In its citation Friday, the Norwegian Nobel Committee calls Al Gore "one of the world's leading environmentalist politicians," and says the IPCC has created an "ever-broader informed consensus about the connection between human activities and global warming."
Thousands of scientists and officials representing more than 100 countries collaborated within the U.N.-sponsored IPCC to study the causes and potential effects of climate change. The IPCC based its assessments and policy suggestions on peer-reviewed and published scientific literature.
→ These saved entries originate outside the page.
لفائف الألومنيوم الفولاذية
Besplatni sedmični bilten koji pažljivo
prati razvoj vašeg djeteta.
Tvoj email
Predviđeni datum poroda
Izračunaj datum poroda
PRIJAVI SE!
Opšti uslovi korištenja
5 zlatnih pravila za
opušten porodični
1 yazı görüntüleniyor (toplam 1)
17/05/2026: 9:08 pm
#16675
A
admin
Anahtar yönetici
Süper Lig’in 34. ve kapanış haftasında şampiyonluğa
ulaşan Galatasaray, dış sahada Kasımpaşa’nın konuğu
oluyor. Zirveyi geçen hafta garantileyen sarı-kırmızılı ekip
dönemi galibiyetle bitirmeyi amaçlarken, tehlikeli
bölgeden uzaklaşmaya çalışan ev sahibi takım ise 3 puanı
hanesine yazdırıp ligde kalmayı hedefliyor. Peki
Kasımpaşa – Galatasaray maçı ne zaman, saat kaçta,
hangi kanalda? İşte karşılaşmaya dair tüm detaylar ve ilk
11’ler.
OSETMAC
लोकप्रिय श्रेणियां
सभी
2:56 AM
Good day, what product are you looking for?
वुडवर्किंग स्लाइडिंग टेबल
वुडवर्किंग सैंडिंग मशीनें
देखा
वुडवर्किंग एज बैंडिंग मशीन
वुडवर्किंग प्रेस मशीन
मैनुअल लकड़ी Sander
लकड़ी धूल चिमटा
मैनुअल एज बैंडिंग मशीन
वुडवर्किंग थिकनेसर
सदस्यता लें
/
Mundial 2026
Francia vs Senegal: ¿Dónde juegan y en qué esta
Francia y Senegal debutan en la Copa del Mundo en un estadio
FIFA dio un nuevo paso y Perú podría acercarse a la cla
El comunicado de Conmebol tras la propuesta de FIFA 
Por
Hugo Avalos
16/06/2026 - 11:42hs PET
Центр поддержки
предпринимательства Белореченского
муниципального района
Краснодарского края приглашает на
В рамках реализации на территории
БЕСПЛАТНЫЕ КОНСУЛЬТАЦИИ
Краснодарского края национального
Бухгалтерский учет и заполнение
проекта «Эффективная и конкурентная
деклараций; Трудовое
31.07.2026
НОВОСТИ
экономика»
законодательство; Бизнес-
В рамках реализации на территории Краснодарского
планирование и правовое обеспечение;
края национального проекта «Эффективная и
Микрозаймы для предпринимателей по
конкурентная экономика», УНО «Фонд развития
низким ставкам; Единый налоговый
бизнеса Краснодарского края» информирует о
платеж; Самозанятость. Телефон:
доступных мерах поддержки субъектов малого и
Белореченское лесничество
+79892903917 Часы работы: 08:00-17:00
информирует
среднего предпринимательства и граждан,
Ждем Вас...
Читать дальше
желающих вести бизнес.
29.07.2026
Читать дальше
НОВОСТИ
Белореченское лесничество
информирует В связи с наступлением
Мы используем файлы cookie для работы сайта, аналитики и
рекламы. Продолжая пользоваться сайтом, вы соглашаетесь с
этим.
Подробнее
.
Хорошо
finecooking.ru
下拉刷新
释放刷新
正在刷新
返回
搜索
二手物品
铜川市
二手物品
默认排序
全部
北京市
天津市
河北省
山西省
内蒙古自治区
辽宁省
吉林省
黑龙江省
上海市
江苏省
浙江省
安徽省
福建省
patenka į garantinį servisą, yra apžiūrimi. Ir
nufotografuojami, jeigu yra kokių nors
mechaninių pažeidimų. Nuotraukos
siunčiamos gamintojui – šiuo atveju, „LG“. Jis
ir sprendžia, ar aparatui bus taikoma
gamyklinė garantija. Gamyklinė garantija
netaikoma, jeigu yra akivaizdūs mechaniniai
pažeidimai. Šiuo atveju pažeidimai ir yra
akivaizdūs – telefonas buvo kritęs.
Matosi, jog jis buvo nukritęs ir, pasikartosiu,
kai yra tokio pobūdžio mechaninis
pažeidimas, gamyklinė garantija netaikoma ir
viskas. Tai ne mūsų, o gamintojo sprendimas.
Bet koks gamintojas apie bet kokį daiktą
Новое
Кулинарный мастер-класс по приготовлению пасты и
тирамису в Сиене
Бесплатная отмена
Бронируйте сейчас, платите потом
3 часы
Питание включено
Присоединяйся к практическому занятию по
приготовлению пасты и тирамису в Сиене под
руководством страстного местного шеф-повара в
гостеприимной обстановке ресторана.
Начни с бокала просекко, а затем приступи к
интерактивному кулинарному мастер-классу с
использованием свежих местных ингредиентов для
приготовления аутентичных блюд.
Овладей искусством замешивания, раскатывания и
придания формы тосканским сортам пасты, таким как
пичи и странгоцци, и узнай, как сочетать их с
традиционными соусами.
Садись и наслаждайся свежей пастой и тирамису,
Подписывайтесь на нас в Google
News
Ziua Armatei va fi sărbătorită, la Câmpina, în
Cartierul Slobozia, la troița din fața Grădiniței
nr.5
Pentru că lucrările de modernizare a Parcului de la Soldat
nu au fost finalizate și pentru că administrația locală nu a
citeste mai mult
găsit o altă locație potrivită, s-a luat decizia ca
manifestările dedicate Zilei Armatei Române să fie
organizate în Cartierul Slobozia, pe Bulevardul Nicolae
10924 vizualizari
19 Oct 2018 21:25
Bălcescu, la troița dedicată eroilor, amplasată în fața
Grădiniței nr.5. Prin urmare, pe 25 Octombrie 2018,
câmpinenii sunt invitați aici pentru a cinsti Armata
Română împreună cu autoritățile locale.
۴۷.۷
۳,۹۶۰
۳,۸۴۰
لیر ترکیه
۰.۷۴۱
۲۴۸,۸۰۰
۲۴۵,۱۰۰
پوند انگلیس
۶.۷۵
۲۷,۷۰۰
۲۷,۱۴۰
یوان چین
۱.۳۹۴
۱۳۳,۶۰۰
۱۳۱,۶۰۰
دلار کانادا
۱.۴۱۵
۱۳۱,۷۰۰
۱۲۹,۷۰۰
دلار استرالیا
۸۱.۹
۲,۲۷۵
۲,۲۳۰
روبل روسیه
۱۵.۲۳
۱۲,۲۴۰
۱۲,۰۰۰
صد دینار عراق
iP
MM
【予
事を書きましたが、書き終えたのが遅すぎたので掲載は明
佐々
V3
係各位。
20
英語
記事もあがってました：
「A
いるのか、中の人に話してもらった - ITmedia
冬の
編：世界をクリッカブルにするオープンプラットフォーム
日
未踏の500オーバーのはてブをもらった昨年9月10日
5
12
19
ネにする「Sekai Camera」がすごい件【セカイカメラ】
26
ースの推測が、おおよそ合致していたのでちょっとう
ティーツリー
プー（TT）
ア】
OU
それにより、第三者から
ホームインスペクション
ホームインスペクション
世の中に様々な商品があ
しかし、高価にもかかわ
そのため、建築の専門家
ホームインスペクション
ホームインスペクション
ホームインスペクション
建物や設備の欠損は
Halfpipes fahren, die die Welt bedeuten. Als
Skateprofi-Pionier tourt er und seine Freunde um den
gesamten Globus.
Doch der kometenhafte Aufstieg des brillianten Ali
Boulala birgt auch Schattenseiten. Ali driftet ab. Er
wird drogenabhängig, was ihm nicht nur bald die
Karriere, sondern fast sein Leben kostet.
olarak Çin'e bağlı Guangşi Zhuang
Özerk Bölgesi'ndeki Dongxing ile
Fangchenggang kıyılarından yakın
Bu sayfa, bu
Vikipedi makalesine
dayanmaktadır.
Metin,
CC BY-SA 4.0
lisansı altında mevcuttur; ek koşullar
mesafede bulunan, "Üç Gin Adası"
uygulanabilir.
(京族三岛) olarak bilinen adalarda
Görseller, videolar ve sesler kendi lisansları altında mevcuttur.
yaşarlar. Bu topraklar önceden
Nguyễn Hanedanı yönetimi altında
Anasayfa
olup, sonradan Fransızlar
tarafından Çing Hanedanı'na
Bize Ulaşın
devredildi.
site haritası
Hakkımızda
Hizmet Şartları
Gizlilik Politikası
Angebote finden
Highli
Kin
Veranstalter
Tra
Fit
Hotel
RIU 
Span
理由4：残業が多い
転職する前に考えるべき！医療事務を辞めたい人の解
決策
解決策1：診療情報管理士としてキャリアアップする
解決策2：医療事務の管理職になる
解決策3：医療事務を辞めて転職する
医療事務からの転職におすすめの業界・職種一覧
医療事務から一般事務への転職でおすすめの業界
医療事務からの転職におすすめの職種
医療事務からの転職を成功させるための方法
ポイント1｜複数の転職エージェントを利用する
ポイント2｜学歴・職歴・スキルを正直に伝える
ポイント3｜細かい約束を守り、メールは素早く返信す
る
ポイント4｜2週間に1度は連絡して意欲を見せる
Al Gore served in the United States Congress from 1977 to 1993, and as vice president under Bill Clinton from 1993 to 2001. Running for president in 2000, he lost a disputed vote to George W. Bush. Since leaving office, he has devoted himself to speaking on climate and environmental issues around the world, and in 2006 he produced the award-winning documentary An Inconvenient Truth.
Even before the announcement, activists in favor of a movement to draft Gore to run again for president next year were saying that a Nobel Peace Prize would force him to re-evaluate his repeated assertions that he is not interested in a new race. Those calls are now certain to grow more insistent.
Immediately after the announcement, reporters questioned Nobel Committee Chairman Ole Danbolt Mjøs on the political significance of this year's award, and whether it was an explicit renunciation of the environmental policies of the Bush administration, which has questioned the IPCC's consensus on climate and has refused to ratify the international Kyoto Protocol aimed at reducing carbon dioxide emissions.
"I am very much for support for all the measures that go to inhibit global warming," he said. "This prize should give the measure to everybody to say to themselves - every state's leader, every politician, every human being, me and you - what can we do to help the situation, because it is so important that everybody is taking part in this fight."
The Nobel Peace Prize is arguably the world's most prestigious civic award, and the Norwegian Nobel Committee has often used the prize to support individuals and organizations fighting for contemporary causes.
Earlier American Nobel Peace laureates include then-President Theodore Roosevelt in 1906; the civil rights campaigner Dr. Martin Luther King Jr. in 1964; Secretary of State Henry Kissinger, who shared the prize in 1973 with his North Vietnamese counterpart Le Duc Tho; and former President Jimmy Carter, who received his award in 2002.